Setup guide
• Quicknet Technologies cards:
• Internet PhoneJACK (ISA or PCI) for connecting an analog telephone (FXS port)
• Internet LineJACK (ISA) for connecting an analog telephone line (FXO port) or a
telephone (FXS port)
• ISDN client cards (PCI) for connecting an ISDN line. See Device Driver List for the list of
supported PCI ISDN cards
• Voicetronix OpenLine4 card for connecting four (4) analog telephone lines (FXO ports)
• Zaptel Wildcard X100P IP telephony card (from Linux Support Services) for connecting one
analog telephone line (FXO port)
Supported standards:
• Wandy RouterOS supports IP Telephony in compliance with the International
Telecommunications Union - Telecommunications (ITU-T) specification H.323v4. H.323 is a
specification for transmitting multimedia (voice, video, and data) across an IP network.
H.323v4 includes: H.245, H.225, Q.931, H.450.1, RTP(real-time protocol)
• The followong audio codecs are supported: G.711 (the 64 kbps Pulse code modulation (PCM)
voice coding), G.723.1 (the 6.3 kbps compression technique that can be used for compressing
audio signal at very low bit rate), GSM-06.10 (the 13.2 kbps coding), LPC-10 (the 2.5 kbps
coding), G.729 and G.729a (the 8 kbps CS-ACELP software coding), G.728 (16 kbps coding
technique, supported only on Quicknet LineJACK cards)
In PSTN lines there is a known delay of the signal caused by switching and signal compressing
devices of the telephone network (so, it depends on the distance between the peers), which is
generally rather low. The delay is also present in IP networks. The main difference between a PSTN
and an IP network is that in IP networks that delay is more random. The actual packet delay may
vary in order of magnutude in congested networks (if a network becomes congested, some packets
may even be lost). Also packet reordering may take place. To prevent signal loss, caused by rendom
jitter of IP networks and packet reordering, to corrupt audio signal, a jitter buffer is present in IP
telephony devices. The jitter buffer is delaying the actual playback of a received packet forming
The larger the jitter buffer, the larger the total delay, but fewer packets get lost due to timeout.

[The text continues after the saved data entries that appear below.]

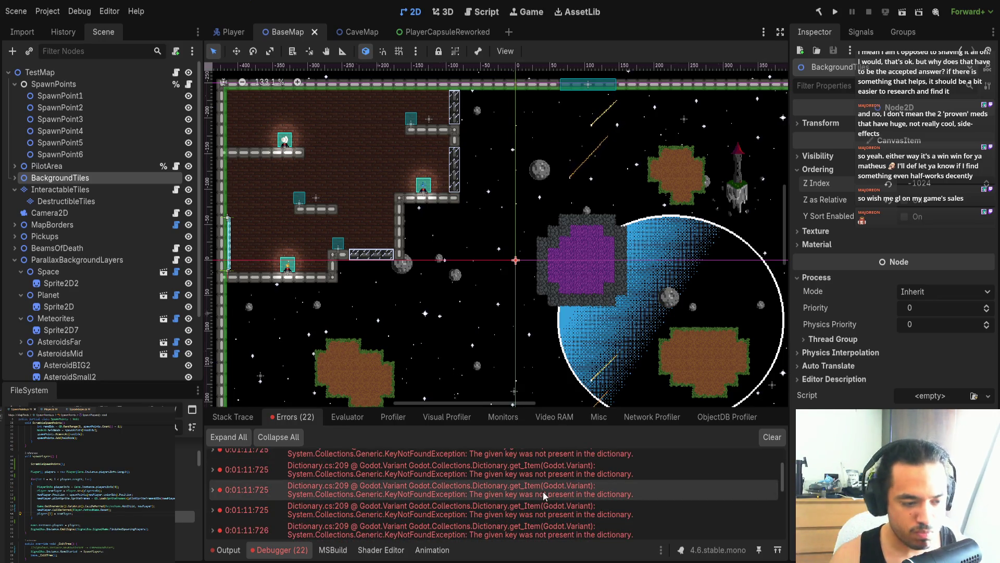
scroll(543, 492, down, 10)
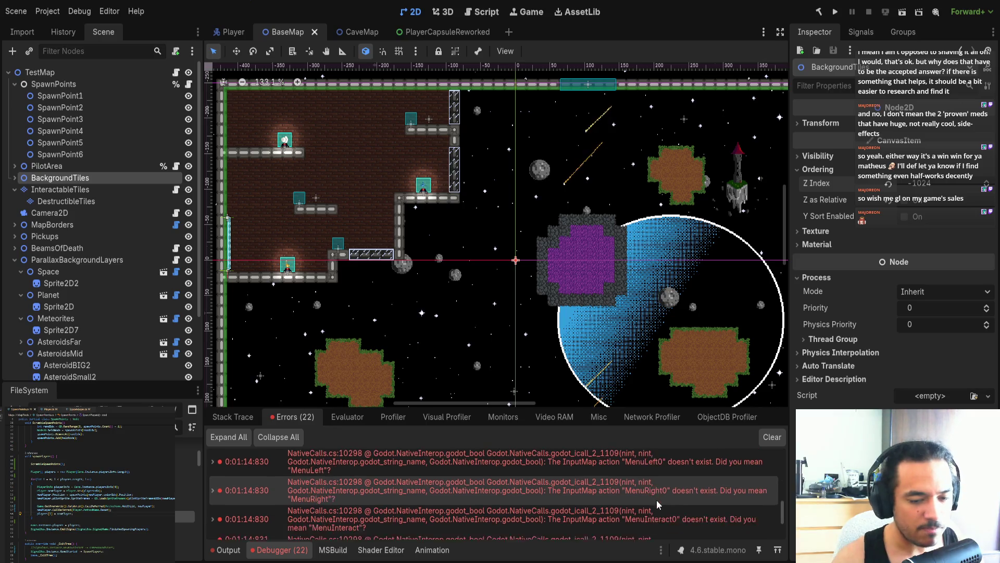
click(772, 437)
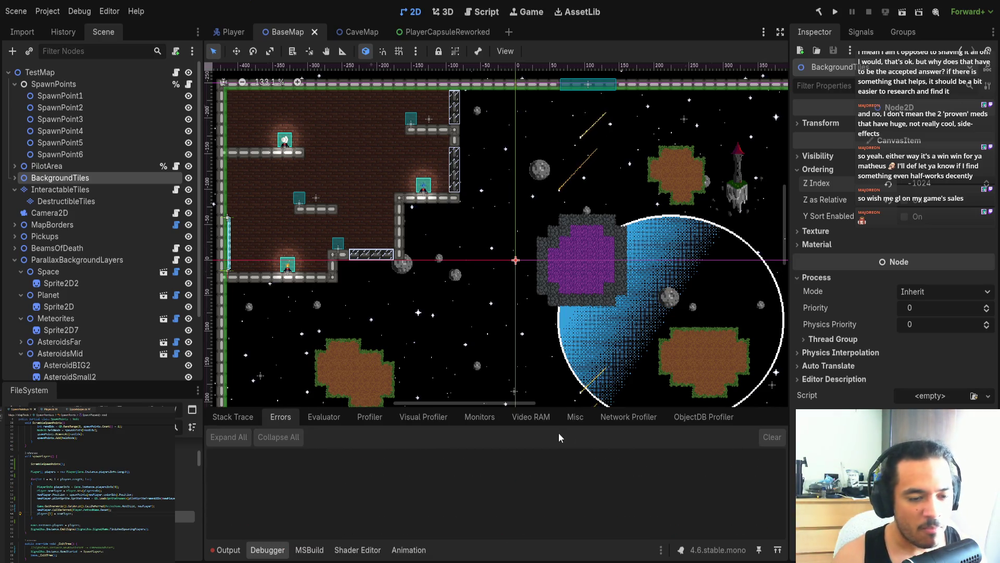
- Nudge the BaseMap 2D view and run the project for another playtest
drag(439, 297, 453, 290)
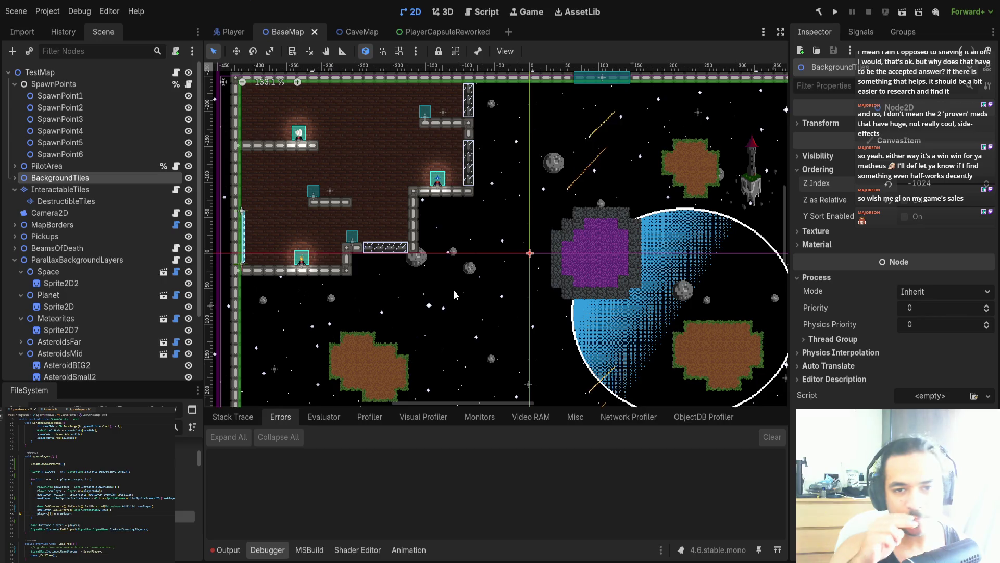
scroll(442, 227, up, 1)
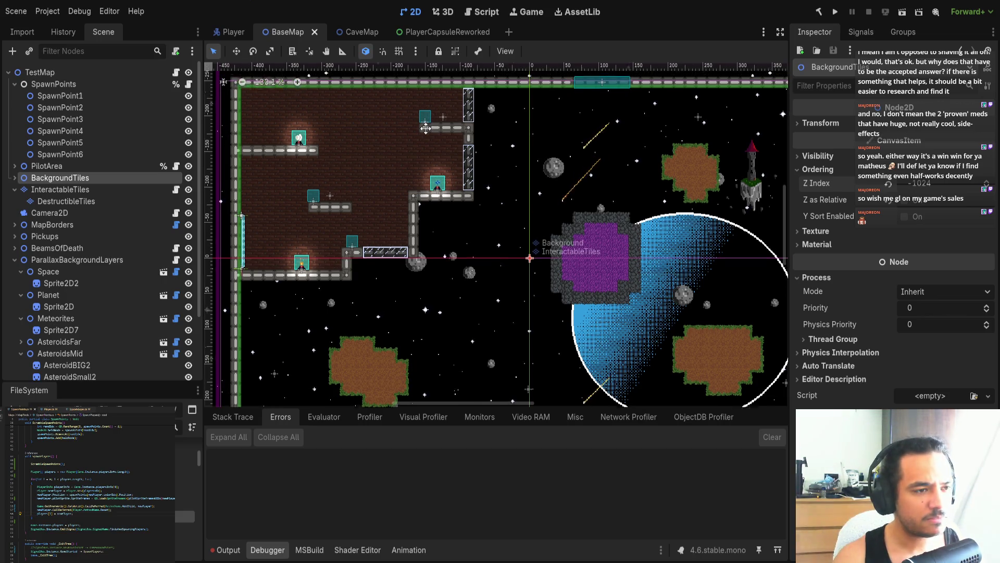
scroll(430, 164, up, 1)
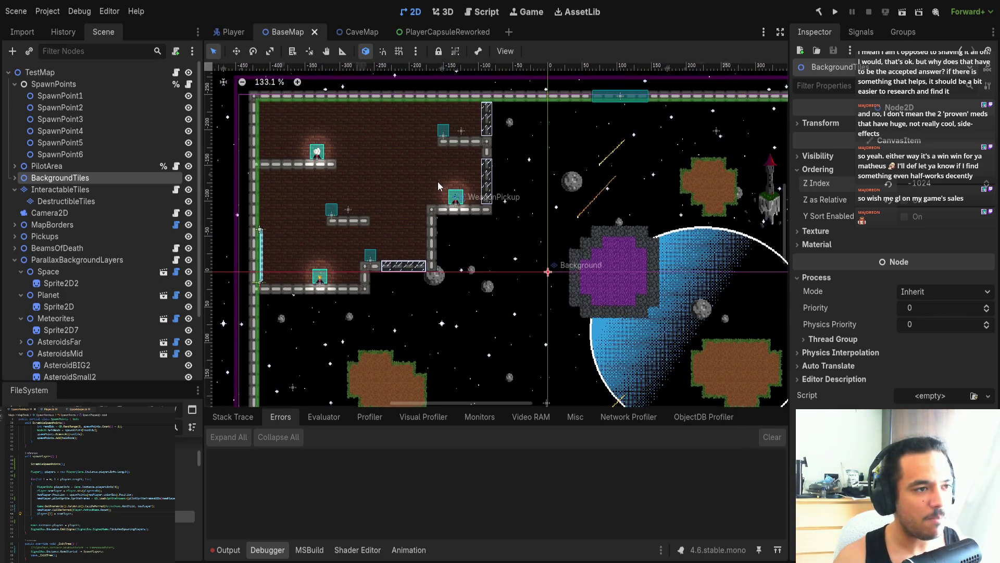
click(836, 12)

The total delay from the moment of recording the voice signal till its playback is the sum of
following three delay times:
• delay time at the recording point (approx. 38ms)
• delay time of the IP network (1..5ms and up)
• delay time at the playback point (the jitter delay)
Notes
Each installed Quicknet card requires IO memory range in the following sequence: the first card
occupies addresses 0x300-0x31f, the second card 0x320-0x33f, the third 0x340-0x35f, and so on.
Make sure there is no conflict in these ranges with other devices, e.g., network interface cards, etc.
Use the telephony logging feature to debug your setup.